AQM (2015-2016) – Translink
(South Coast British Columbia Transportation Authority)

The 2015 capstone project was completed for the Translink Transportation Analytics team. The goal was to analyze 5.4 GB of bus data which contained GPS data, complex bus sensor data (bicycle rack, automated passenger count, etc), stop arrival times and numerous other variables. Three distinct student groups were formed to analyze various aspects of the data:

Machine Learning Project
The goal of the machine learning group was to apply an unsupervised approach to identify patterns the high-dimensional data. This included the use of variations in K-means clustering and self-organizing map (SOM) algorithms to arrange bus lines into distinct groups with specific explanatory variables for arrival delay with differing magnitude of effect. The results showed hidden relationships and patterns within the data and the bus line clusters were used as diagnostic tools for bus delay. More nuanced insights can be drawn using clustering and SOM due to the algorithms being very sensitive to subtle differences in the explanatory variables used to explain arrival delay variability.

Statistical Modeling Project
The focus of the statistical modeling group was to perform various dimension reduction procedures (PCA, LASSO, Elastic Net), then use the resulting subset of important explanatory variables to construct a generalized linear model (GLM) to predict the average travel time of a particular bus route. Predicting the travel time of buses is an important factor in customer satisfaction for TransLink as inaccurate bus arrival times are a primary source of customer complaints.
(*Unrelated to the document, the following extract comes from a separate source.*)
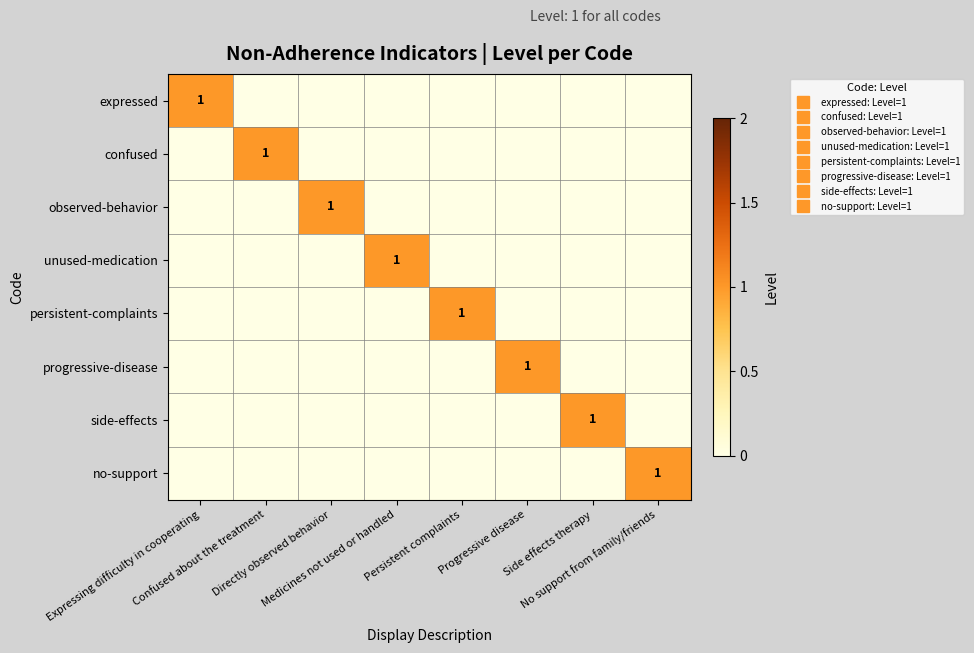

What is the difference between the maximum and minimum values in the no-support series?

1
Heuristic Optimization Project
The goal of the Heuristic Optimization Group was to build an optimization model that reduced or reallocated the number of buses running on a particular route while ensuring that the buses were within a certain “rider comfort” range and an optimal amount of demand was met. Meeting the same rider demand with more efficient scheduling of buses allowed a fewer number of buses to be used on almost every route. This efficient routing method provides TransLink cost savings in terms of operational cost of every bus used.

AQM (2016-2017) – Translink and Best Buy Canada


  •  Advanced Clustering: We’re continuing our work with the Service Analytics team to build more advanced clustering methods to understand the arrival delay of bus lines. Also will be utilizing large scale, high performance supercomputing to push the envelope in analyzing bus data.
  • Social Media Analysis: A new area for Translink, looking into understanding the impact of transportation delays in social media. Utilizing sentiment analysis.

Best Buy Canada: 

  • Social Media Sentiment Analysis: Utilizing sentiment analysis and natural language processing to understand how customers “feel” about the Best Buy social media presence.
  • Improving customer engagement on social media: Building different strategies Best Buy can use to increase customer engagement on social media. Utilizing statistical models to understanding the drivers of customer engagement.
  • Advanced methods: Exploring applications of deep neural networks and latent Dirichlet allocation (LDA) on Best Buy Canada’s social media data.

AQM (2017-2018) – Translink, Best Buy Canada and Lululemon 


  • Further explore methods and tools that help Translink understand, predict and better plan for arrival delay of buses.

Best Buy Canada: 

  • Further explore methods and tools that help Best Buy Canada better understand their customers on social media.


  • The core need for Lululemon is a better understanding of how their customers move and the associated impact on their bodies. We’ll be working with the R&D team to provide advanced statistical and machine learning tools to understand patterns in the biometric data they’ve collected.